GSA / data.gov

Main repository for the data.gov service
https://data.gov
Other
620 stars 98 forks source link

SolrCloud warm standby #3650

Open jbrown-xentity opened 2 years ago

jbrown-xentity commented 2 years ago

User Story

In order to be able to recover from a failed SOLR cloud, data.gov admins want a warm SOLR cloud standby that we could switch to in order to keep the site up.

Acceptance Criteria

[ACs should be clearly demoable/verifiable whenever possible.
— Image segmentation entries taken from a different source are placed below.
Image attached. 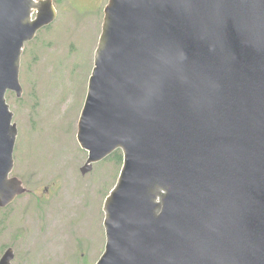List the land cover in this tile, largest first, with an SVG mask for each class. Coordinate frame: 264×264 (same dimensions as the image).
Returning a JSON list of instances; mask_svg holds the SVG:
<instances>
[{
  "label": "water",
  "instance_id": "water-1",
  "mask_svg": "<svg viewBox=\"0 0 264 264\" xmlns=\"http://www.w3.org/2000/svg\"><path fill=\"white\" fill-rule=\"evenodd\" d=\"M57 16L0 0L1 208L24 192L6 96ZM78 141L83 174L123 154L96 264H264V0H110Z\"/></svg>",
  "mask_w": 264,
  "mask_h": 264
},
{
  "label": "rangeland",
  "instance_id": "rangeland-1",
  "mask_svg": "<svg viewBox=\"0 0 264 264\" xmlns=\"http://www.w3.org/2000/svg\"><path fill=\"white\" fill-rule=\"evenodd\" d=\"M53 2L57 19L23 51V94L6 96L18 128L10 177L24 192L0 207V259L11 247L13 264H96L123 159L107 158L84 175L88 152L78 132L110 0Z\"/></svg>",
  "mask_w": 264,
  "mask_h": 264
},
{
  "label": "trees",
  "instance_id": "trees-1",
  "mask_svg": "<svg viewBox=\"0 0 264 264\" xmlns=\"http://www.w3.org/2000/svg\"><path fill=\"white\" fill-rule=\"evenodd\" d=\"M116 158L117 161L121 162V160L123 159V155L121 151H117L115 152L112 156H110L109 158Z\"/></svg>",
  "mask_w": 264,
  "mask_h": 264
},
{
  "label": "flooded vegetation",
  "instance_id": "flooded-vegetation-1",
  "mask_svg": "<svg viewBox=\"0 0 264 264\" xmlns=\"http://www.w3.org/2000/svg\"><path fill=\"white\" fill-rule=\"evenodd\" d=\"M54 5H55V4H54ZM55 7H56V6H55ZM56 9H57V8H56ZM35 39H36V38H35ZM33 41H34V40H33ZM82 169H83V168H82ZM82 169H81V172H82ZM82 173H83V172H82ZM84 175H85V174H84ZM9 248H11V247H9ZM9 248H7V250H8ZM12 249H13V248H12ZM7 250H6V251H7ZM13 250H14V249H13ZM6 251H5V252H6ZM14 254H15V251H14ZM82 257H83L84 260L86 259L87 261H89V256H88V255H82ZM100 258H101V257H100ZM14 260H15V259H14ZM98 261H99V260H98ZM13 262H14V261H13Z\"/></svg>",
  "mask_w": 264,
  "mask_h": 264
}]
</instances>
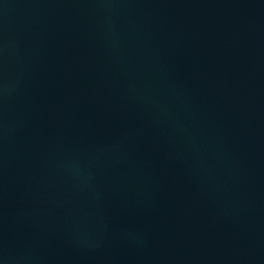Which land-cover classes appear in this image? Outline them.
<instances>
[{
  "label": "water",
  "instance_id": "obj_1",
  "mask_svg": "<svg viewBox=\"0 0 264 264\" xmlns=\"http://www.w3.org/2000/svg\"><path fill=\"white\" fill-rule=\"evenodd\" d=\"M0 264H264V0H0Z\"/></svg>",
  "mask_w": 264,
  "mask_h": 264
}]
</instances>
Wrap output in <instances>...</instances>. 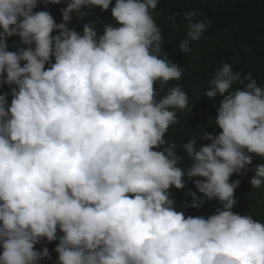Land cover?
<instances>
[{"label": "clouds", "instance_id": "clouds-1", "mask_svg": "<svg viewBox=\"0 0 264 264\" xmlns=\"http://www.w3.org/2000/svg\"><path fill=\"white\" fill-rule=\"evenodd\" d=\"M38 2L0 0V85L11 86L0 92V264L50 259L35 250L42 240L58 241L56 264H264V221L233 211L240 181L230 182L253 155L264 160V86L221 63L203 94L218 98L220 132L189 138L178 155L164 137L189 96L156 87L182 77L153 18L158 0H115L99 36L91 20L82 34L67 24L112 0H65L59 24ZM198 16L184 14L181 54L210 26ZM186 178L218 202L213 214L177 210L170 190ZM249 183L264 187V163Z\"/></svg>", "mask_w": 264, "mask_h": 264}, {"label": "trees", "instance_id": "trees-1", "mask_svg": "<svg viewBox=\"0 0 264 264\" xmlns=\"http://www.w3.org/2000/svg\"><path fill=\"white\" fill-rule=\"evenodd\" d=\"M101 11L99 7L82 9L88 13L83 18H78L74 12L67 24L70 29H75L82 34L83 24L91 20L96 24L98 36L102 35V25L111 22V7ZM66 7L65 0L60 4H48L45 7L43 0H39L34 11H48L57 24L62 22L60 11ZM196 10L203 13L196 19L207 18L209 27L202 33L198 41L190 42L191 51L181 54L178 42L185 38L187 31L186 21L183 19L185 12ZM175 16L173 25L171 17ZM153 18L159 26L163 40L162 46L168 59L182 68V77L179 81H170L161 89L159 83L156 87L161 95L168 87L179 84L189 96V109L178 112V123L170 126L164 139L174 142L177 146V154L183 155L182 145L191 137H203L204 133L217 135L220 132L212 119L216 115L215 106L218 98L210 100L203 96L208 89V81L221 63H229L234 71L245 75L252 73L258 85L264 86V0H158L157 8L153 11ZM57 33H53L55 35ZM18 37L8 38V50L16 51L13 42ZM22 66V65H21ZM233 85V88L239 87ZM11 86L0 85V92H9ZM9 103L11 96L7 97ZM210 143L204 139L197 140V146ZM183 163V161H182ZM264 160L253 155L252 164L245 170V174H233L231 181L239 180V186L234 190L236 206L233 209L240 215L249 214L254 219L264 221V187L252 189L249 183L255 168ZM188 167V163L183 165ZM171 197L175 200L177 210L183 211L185 216L207 217L220 207L213 199L205 201L202 194L198 193L192 181L186 178V186L181 190L171 189ZM196 197V206L191 207L192 197ZM189 205L185 207V205ZM57 235H61L59 232ZM58 241L48 243L41 241L35 246L39 251L47 247L50 259H44L39 264H56L57 254L54 248ZM2 252V249H0Z\"/></svg>", "mask_w": 264, "mask_h": 264}]
</instances>
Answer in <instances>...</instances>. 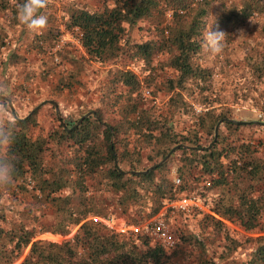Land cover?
<instances>
[{
    "label": "trees",
    "instance_id": "1",
    "mask_svg": "<svg viewBox=\"0 0 264 264\" xmlns=\"http://www.w3.org/2000/svg\"><path fill=\"white\" fill-rule=\"evenodd\" d=\"M23 2L0 0V10L15 16ZM263 12L264 0H101L100 9L68 6L64 29L77 36L83 53L55 52L78 64L65 81L56 82V89L82 86L76 75L84 63L107 64L125 57L141 60L144 69H150L153 57L165 53L175 72L162 84L172 114H154L140 96V80L121 66L106 71L108 79L96 105L82 109L70 125L59 122L43 134L37 128L38 109L14 114L17 175L11 196L0 199V264H172L174 248L147 234L107 228L95 217H112L110 212L117 209L131 225L152 218L166 201L190 190L193 169L207 184L206 192H217L213 215L203 216L213 229L220 230L225 222L244 230L256 228L264 212L263 144L228 140L244 122L206 106L211 71L197 57L208 26L216 22L229 36ZM141 22L153 27L154 38L133 41L131 31ZM56 38L57 33L47 29L36 36V46L42 51ZM8 59L17 57L11 53ZM249 66L264 85V58ZM4 80L6 87L10 79ZM189 90H197L203 107L194 116L193 130L182 134L173 129L169 117L186 103ZM219 120L227 133L217 131L213 140ZM199 132L210 137L206 145ZM171 164L178 184L168 176ZM105 193L112 203L107 204ZM44 233L61 240L39 237ZM223 237L229 251L224 259L209 263L264 264V234L249 239L254 245L243 260L232 256L239 243L226 233Z\"/></svg>",
    "mask_w": 264,
    "mask_h": 264
},
{
    "label": "rangeland",
    "instance_id": "2",
    "mask_svg": "<svg viewBox=\"0 0 264 264\" xmlns=\"http://www.w3.org/2000/svg\"><path fill=\"white\" fill-rule=\"evenodd\" d=\"M70 5L89 10L100 9L101 0H48V6L44 10L48 23L39 33L30 32L19 21L18 13L14 16L10 10H0V87L6 89L13 113L24 116L32 109H38L35 116L37 128L43 134L59 122L62 125H70L82 109H92L96 105L99 89L104 88L108 79L106 71L121 66L126 67L140 80V96L154 114L167 117L171 115L166 106L168 94L162 89V84L167 78L173 77L175 72L168 67L165 53L153 57L150 69H144L141 60L125 57H119L113 63L107 64L84 63V69L76 75L82 86L73 83L69 88L56 89V82L65 81L68 71H73L78 64L72 65L67 59L57 57L55 52L60 51L59 54L62 56L67 55L66 52L69 50L76 56L83 53L75 40V34L64 30L63 14ZM47 29L56 32L57 38L52 45L50 44L52 47H44L41 51L36 46L35 38ZM131 38L137 42L152 39L154 29L147 22H141L132 29ZM11 53L17 57L16 61L14 59L9 61ZM262 58H264V12L253 16L234 30L229 35L227 45L221 54L212 55L202 45L197 60L211 71V78L205 91L208 98L206 106L217 112L226 111L229 117L244 122L228 140H250L255 144L259 142L263 144L261 147H264V85L262 79H258L249 66ZM5 78L10 79L6 82L8 83L6 87ZM201 100L203 98L197 95V90L188 91L186 103L179 112H174L173 116L169 117L176 132L186 134L193 130L194 116L203 107L199 103ZM113 116L117 118L115 114ZM218 126L217 131L227 133L222 124ZM198 134L201 144L206 145L210 137L200 132ZM258 156H261V153H258ZM168 168L170 180L174 177L179 178L174 164ZM189 177L195 183H191L190 190L182 191L175 198L195 197V204L189 205L187 210L182 212H171L164 206L165 203L161 207H165L161 217L169 227L171 247L168 248L175 250L171 257L172 264H207L224 259L230 249V244L223 237L225 233L227 237L239 243L232 256L242 260L247 258L254 245L249 239L264 234V212L260 214L259 224L253 230H244L235 222H225L220 230L213 229L203 216L213 215L211 209L217 192L216 190L206 192L204 188L207 184L201 181L197 169H193ZM103 196L107 204L113 202L111 195L105 193ZM110 213L113 214L111 224L114 227L110 229L144 234L143 224L148 219L131 225L128 223L129 218L117 209ZM46 214H50V211L47 210ZM133 227H137L138 230L135 231ZM180 235L185 239L180 238ZM39 237L57 242L61 240L59 236L49 233L41 234Z\"/></svg>",
    "mask_w": 264,
    "mask_h": 264
},
{
    "label": "clouds",
    "instance_id": "3",
    "mask_svg": "<svg viewBox=\"0 0 264 264\" xmlns=\"http://www.w3.org/2000/svg\"><path fill=\"white\" fill-rule=\"evenodd\" d=\"M47 6L48 0H24L17 5L18 19L30 32L39 33L48 23V17L44 14ZM213 25L217 30L213 31ZM228 37L219 30L215 22L204 32L203 45L210 54L219 55L224 51ZM7 97L6 89L0 87V199L11 196L17 175L16 155L13 150L17 121Z\"/></svg>",
    "mask_w": 264,
    "mask_h": 264
},
{
    "label": "built area",
    "instance_id": "4",
    "mask_svg": "<svg viewBox=\"0 0 264 264\" xmlns=\"http://www.w3.org/2000/svg\"><path fill=\"white\" fill-rule=\"evenodd\" d=\"M65 32L67 31L65 30ZM75 40L80 46L79 40L76 35ZM171 181L174 184H178L180 180L178 177H174ZM191 204H195V197L174 198L172 200L167 201L164 206H167L171 212H182L187 210L188 206ZM164 208L165 207L161 208L155 216H153L151 219H148L146 223L143 224V233L151 236L153 239L160 241L164 246L171 247V242L169 239V227L166 225L164 219L161 217ZM97 219L101 221L105 226L109 228H114L111 224L113 219L112 217H98ZM133 229L135 231L138 230L137 227H133Z\"/></svg>",
    "mask_w": 264,
    "mask_h": 264
},
{
    "label": "water",
    "instance_id": "5",
    "mask_svg": "<svg viewBox=\"0 0 264 264\" xmlns=\"http://www.w3.org/2000/svg\"><path fill=\"white\" fill-rule=\"evenodd\" d=\"M35 109V108H34ZM82 118V117H81ZM80 118V119H81ZM221 122V120H219L218 122H217V124L215 125V127H214V137H213V140L216 138V133H217V128H218V125H219V123ZM178 148V145H176V146H174L173 148H171L170 150H169V152H168V154H167V156L169 155V154H171V152H173L175 149H177ZM131 173H134V172H131Z\"/></svg>",
    "mask_w": 264,
    "mask_h": 264
}]
</instances>
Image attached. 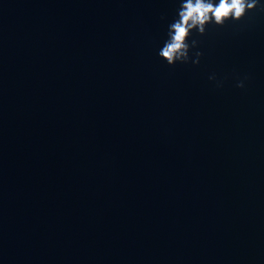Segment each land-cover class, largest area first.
<instances>
[{"label": "water", "instance_id": "1", "mask_svg": "<svg viewBox=\"0 0 264 264\" xmlns=\"http://www.w3.org/2000/svg\"><path fill=\"white\" fill-rule=\"evenodd\" d=\"M177 6L0 0V264H264V11Z\"/></svg>", "mask_w": 264, "mask_h": 264}, {"label": "clouds", "instance_id": "2", "mask_svg": "<svg viewBox=\"0 0 264 264\" xmlns=\"http://www.w3.org/2000/svg\"><path fill=\"white\" fill-rule=\"evenodd\" d=\"M253 10L264 11V0H178L156 54L169 66L198 64L202 53L194 33L202 36L209 25L222 27L228 21H239ZM208 79L215 80V74H210ZM216 83L219 87L220 81ZM236 87H244V79L237 80Z\"/></svg>", "mask_w": 264, "mask_h": 264}]
</instances>
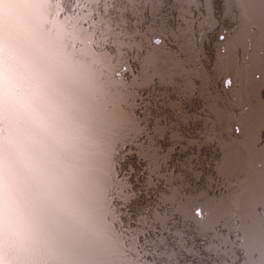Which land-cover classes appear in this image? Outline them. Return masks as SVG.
I'll return each instance as SVG.
<instances>
[{"label":"snow or ice","instance_id":"snow-or-ice-1","mask_svg":"<svg viewBox=\"0 0 264 264\" xmlns=\"http://www.w3.org/2000/svg\"><path fill=\"white\" fill-rule=\"evenodd\" d=\"M163 0H149V3ZM144 0H62L66 12L55 29L63 36L62 56L89 66L120 95L122 137L115 144L82 146L74 134V118L61 112L44 93L30 121V136L18 141L11 102L12 73L5 55L0 59V264H93L86 257L105 242H122L134 250L123 264H171L172 253L156 245L143 206L137 204L136 167L128 158L141 159L134 134L143 124L138 99L126 79L143 43L133 11ZM201 0H187L190 8ZM41 0L28 3L0 0V44L7 51L15 37L13 12L44 8ZM155 46L162 39L152 41ZM23 153V159L21 154ZM27 195L39 228L23 235L17 219L19 194ZM87 192L86 204H70L69 192ZM264 252V247L261 248Z\"/></svg>","mask_w":264,"mask_h":264},{"label":"rangeland","instance_id":"rangeland-1","mask_svg":"<svg viewBox=\"0 0 264 264\" xmlns=\"http://www.w3.org/2000/svg\"><path fill=\"white\" fill-rule=\"evenodd\" d=\"M14 2L28 3L30 0H14ZM41 2L45 5L44 8H23L13 12L15 37L6 52L3 51V45L0 44V59L6 55L12 68L11 102L14 107V124L18 141L21 145L27 142L30 136L29 124L35 113L37 101L47 92L53 104L62 113L67 112L74 118V134L78 143L82 146L93 143L115 144L118 141V136L123 135L120 128V95L118 91L111 88L98 72L90 68L87 58H83L76 65L65 63L61 51L63 36L55 30L58 25L62 24L66 16L62 14V0H41ZM165 2L166 5L162 3V6L169 4L166 0ZM220 2L221 0H201L200 10H197V8L188 7L187 0H183V5L187 8L188 13L194 17L195 14L199 16L198 19L201 20L198 24L201 29L200 33L215 32L212 36H203L202 34L194 36L193 30L187 29L186 32L181 31V35L183 38L187 37L188 43L180 46L176 42V38L178 30L182 27L176 29L168 24L166 28L160 21L163 29L161 33L157 30V33L154 34L160 39L167 37L173 43L171 45L169 42V45L164 48L161 45L156 46L157 50H163L161 53L169 54L163 62V72L169 73L170 66L174 67L172 69L174 76L179 75L181 68L186 70L187 77H184L185 81L187 78L189 85L184 81L181 89L182 94L180 89L176 88L171 90L172 94L170 95L177 97L179 94L180 100L184 103L183 106L190 103V108H187L189 114L201 115L205 121L202 124L204 127L208 126L209 131L213 133L212 138L226 141L233 135L232 122L240 120L238 116L234 115L239 113L238 111L243 107V99L241 101L242 67L239 63L248 57L247 55L242 59V52L245 51L243 47H248L247 51L253 49V40L257 37L259 29L251 28L250 33L243 39L239 33L242 31L241 22L246 18L239 19V15L235 11L234 15L228 19L229 13H225L224 8L219 5ZM222 2L226 7L225 1L222 0ZM233 4L234 2H232L231 10L236 9ZM157 5H159L158 2ZM194 17L189 18L190 25L193 24ZM223 19H225L224 22ZM248 23L252 24L249 19ZM226 25L232 26V31L227 30L231 33L227 45H221L222 36L228 33L223 29ZM211 40L213 42H210ZM207 49L211 50V62H206L209 61ZM174 59L175 63H172ZM205 70L207 78L203 73ZM133 72L135 75L129 69V74L126 77L127 87L132 94L138 97L139 93L141 94L140 91L143 90L141 85L144 82L148 83L149 77L145 73L144 66L142 73H137L134 69ZM188 73H192L194 77L189 78ZM203 78L205 79L203 80ZM191 81L192 84H190ZM203 81L204 83H202ZM249 81V76L243 78L246 88ZM167 82L170 80L165 81V83ZM148 90L149 92L155 91L151 88ZM201 92H204L201 95L202 98L199 95ZM176 97L175 99H178ZM210 97L214 98V105L220 111L216 113L218 116L211 111V109L214 110V107L209 105L211 101L213 102L209 99ZM222 99L227 103L225 107L220 103ZM196 106L197 108H195ZM221 112L227 115V128H222L218 121L222 115ZM142 132L141 126L134 135L139 136ZM21 158H24L23 153ZM69 200L70 204H86L88 201L87 192L73 187L69 192ZM28 208H32V206L21 185L17 203L19 223H23L25 210ZM240 245L244 252H247L245 243ZM133 250L132 243L127 249H124L122 242H105L92 250L86 258L93 264H123L124 261L132 259L128 253ZM240 263L246 264L244 253L240 254Z\"/></svg>","mask_w":264,"mask_h":264},{"label":"trees","instance_id":"trees-1","mask_svg":"<svg viewBox=\"0 0 264 264\" xmlns=\"http://www.w3.org/2000/svg\"><path fill=\"white\" fill-rule=\"evenodd\" d=\"M162 3L158 2L156 6V3L144 0L143 5H137L133 11V23L143 43V53L137 52L132 57L131 68L137 73H142L145 59L158 49L152 45L157 38L154 33L158 29L161 33L163 26L167 28L168 24L179 29V14L172 5L167 7ZM62 14L65 16L66 12L62 11ZM226 27L232 31V26ZM194 31L198 33V30ZM162 40L163 48L169 45L167 37ZM210 52V49L206 50L209 59L206 62H211ZM145 73L149 77L148 83L141 85L143 90L137 97V114H143V132L134 135L141 159L128 158L136 167L137 189L142 193L136 203L143 206L144 226L158 247L172 253L171 264H239L228 262L219 254L214 247V235L202 228L193 209L194 202L207 193L214 178L220 158V140L211 137L213 133L208 126L204 127L203 119L198 121L196 115L189 114L190 103L183 106L179 94L177 97L170 95L172 89L165 87L160 75L158 79L150 80V72L145 70ZM203 73L207 78V71ZM184 81V74L176 79L181 94ZM150 88L155 91L149 92ZM204 92L199 93L201 98ZM121 137L118 136V140Z\"/></svg>","mask_w":264,"mask_h":264},{"label":"flooded vegetation","instance_id":"flooded-vegetation-1","mask_svg":"<svg viewBox=\"0 0 264 264\" xmlns=\"http://www.w3.org/2000/svg\"><path fill=\"white\" fill-rule=\"evenodd\" d=\"M225 1L229 2L230 4H232V2H234V4H240L243 8L242 11H245V13H247L241 0ZM246 18H248L252 22V24L244 22L241 25V33H243L239 34L243 39H245L250 33L251 28H256V25L253 20L250 17ZM223 29L224 31L229 30V32H231L230 29L226 26L223 27ZM229 32L224 34L228 36V39L231 34ZM263 41L264 37L261 36V33L259 31L257 32V37L253 40V49L247 51L248 47H243L245 51L242 52V59L248 55L246 60L239 63L242 67L241 101L243 99V107L242 110L240 109V111H238L239 113H236V115H234L238 116L240 120L232 122L233 135L231 136V138L226 141L220 140V158L217 169L215 171L214 178L210 181L211 185L207 189V193L203 194L199 199H197L196 203L197 217L201 218L203 224L206 226V229L209 231V233L215 235L214 238L216 241L217 251L220 255L224 256L229 262L232 263H238L240 254L244 253L246 264H264V253L262 252L260 254L258 252V248H260L261 246L264 247L263 237V239L261 238L260 242H258L261 245L256 247V249L258 250L255 256L252 257L251 253L250 257L251 250L248 252L250 247L248 248V245L246 243L248 239L247 236H245V232L243 229V212L240 207L241 197L244 195V193L248 191V189L254 182L252 156L246 144V133L243 128V119L248 118L253 111L259 108L257 95L262 87V81L264 76ZM172 55L174 56V54ZM168 56L169 54H165L164 52L161 54L157 53V57L155 60H151L152 57L148 56L145 59V65L147 66V69L150 72V80L158 79V75H160L159 77H161V80H170V82L166 83L165 87L167 89L173 90L178 88L177 83H175L177 76H174L172 72V69L174 67L170 66L171 71L169 73H165V71L163 72L162 68L163 62H165V59ZM172 63H175V59L172 61ZM179 75L182 76V74L180 73ZM245 76H249L250 79V81L247 83V88L244 85L245 82H243V78ZM209 99L213 100V102L211 101L209 103V105L211 104V106L214 107V110L211 109V111L215 112V115L218 116L216 113H218L219 110L216 109L214 105V98ZM238 102L240 103V101ZM195 108H197V106ZM196 117L197 119H199L198 121H202L203 119L201 115H196ZM226 120V114L220 117L219 123H221L222 128L228 127L226 124ZM260 155L264 160V143L260 148ZM257 190H259V198L262 201V199H264L263 188H258ZM256 199H258V196L255 195L254 191V193L251 195V198H249L248 210L250 213L248 215H251L250 217L253 216V223L264 224V216L261 215L262 212L259 207L261 204L257 206L250 203V201H256ZM241 243H245L247 252H244L240 245Z\"/></svg>","mask_w":264,"mask_h":264},{"label":"bare ground","instance_id":"bare-ground-1","mask_svg":"<svg viewBox=\"0 0 264 264\" xmlns=\"http://www.w3.org/2000/svg\"><path fill=\"white\" fill-rule=\"evenodd\" d=\"M166 1H167V3H169V4H167V7L173 5L172 8H175L176 13L179 14V16H180L178 18V22L180 23V26H178V28H181V27L182 28L178 30V35H177L178 37L176 38V42L180 46L186 44V42L188 41L187 37L183 38V36L181 35V31L186 32L187 29L188 30H193V35L194 36L195 35L198 36V34H202V33H200V31H201L200 26H198V24H200V21H201V20L198 19L199 16H196V14H195V17H194V15L188 13L187 8L183 5V0H166ZM225 3L227 4L226 7H224V4H223L222 0L219 3V5L224 8L225 13L226 12L229 13V15H227L228 19H229L230 16L234 15L235 11L239 15V17H238L239 19L240 18L243 19V18L248 17L246 15L245 11L244 12L242 11L243 8L241 7L240 4H238V3L233 4V6L235 5V8L236 9L233 8V10H231L232 9V4H230L227 1H225ZM163 4L166 5L165 0H163ZM171 10H174V9H171ZM197 10H200V6L197 7ZM190 17H194V19L192 20V23H193L192 25H190V20H189ZM222 17H224V16L222 15ZM223 20L225 21V19H223ZM247 20H248V18H246L245 20L243 19V21L241 23L242 24L244 22L247 23L248 22ZM245 25H248V24H245ZM158 30H161V29H158ZM194 30H198V33H195ZM202 35L203 36H206V35L212 36L213 35V32H205ZM227 39H228V36L224 35L223 36V39H221V41H220L221 42V45L222 44H226L227 45V42H228ZM210 42H213V40H211ZM157 53H158V51H155L154 53L149 54L148 56L152 57L151 60H155L156 57H157ZM179 72H180V74H184V76L187 77V75L185 73L186 70L184 68H181ZM188 77L189 78H192L194 76L192 75V73H188ZM185 82L189 85V82L187 81V78H186V81ZM190 84H192V81L190 82ZM221 93H224V92L222 91ZM221 96H224V95L222 94ZM223 100L224 99L220 100V103L222 104V106L225 107L227 103L224 102ZM246 119L247 118H244L243 119V122ZM254 180H255V171H254ZM251 186H250V188H251ZM257 187L258 188H261V189L263 188V191H264V180L262 182H259L257 184ZM258 192H259V190H256L255 191V195L258 196V199H256L257 202L256 201H250V203L253 204V205H257V206L261 204L259 207H260L261 212H262L261 215L264 216V199H262V201H261V199L259 198ZM248 203H249V197H247V194L244 193V195L240 199V207H241V210L243 212V217H242L243 222H244L243 229H244V232H245V236H247V239H248L246 243L248 245V248L250 247V249L248 250V252L251 250L250 251V257H251V253H252V257H254L258 249H259L258 252L260 254L262 253V251H261L262 246L260 248H258V249H256V247H258L259 245H261L258 242H260V240H261L262 237L264 238V224L263 223H253V219H252L253 216L250 217L251 215H248L250 213L249 210H248L249 209ZM245 228L247 229V231L245 230ZM214 247L216 248V244L214 245Z\"/></svg>","mask_w":264,"mask_h":264},{"label":"water","instance_id":"water-1","mask_svg":"<svg viewBox=\"0 0 264 264\" xmlns=\"http://www.w3.org/2000/svg\"><path fill=\"white\" fill-rule=\"evenodd\" d=\"M247 14L253 18L260 28L261 36L264 37V0H241ZM259 108L253 111L244 120L243 127L246 133V144L252 156V165L255 171V180L251 188L246 192L247 197H251L257 184L264 180V160L260 155V148L264 143V78L263 85L257 95ZM247 231V229H246Z\"/></svg>","mask_w":264,"mask_h":264},{"label":"clouds","instance_id":"clouds-1","mask_svg":"<svg viewBox=\"0 0 264 264\" xmlns=\"http://www.w3.org/2000/svg\"><path fill=\"white\" fill-rule=\"evenodd\" d=\"M11 73H12V68H11ZM20 224V230L23 235L28 234V228L31 227L33 230H36L39 228V222L35 218L34 212L32 208H28L25 210L24 214V220L23 223Z\"/></svg>","mask_w":264,"mask_h":264}]
</instances>
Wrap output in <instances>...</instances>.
Try specifying them using BDD.]

Background

The SOLR sync process on a full production instance takes 4 days. We're not sure how long a backup takes to restore, but probably some percentage of that (even if it takes 10% of time, we're talking 10 hours to recover). Since an outage of that time isn't acceptable, we want a SOLR Cloud instance ready to take over if SOLR crashes. Ideally we would use the native backup process from live SOLR, and restore it into the backup regularly (utilizes s3, see documentation here).

We are also considering a different approach, where we have a separate SOLR cluster spun up and synced every 1-4 days; ready to take over if necessary.

Security Considerations (required)

None, data does not leave secure environment

Sketch

Alternate Sketch

jbrown-xentity commented 2 years ago

This may not be necessary pending #3745 working, iceboxing for now.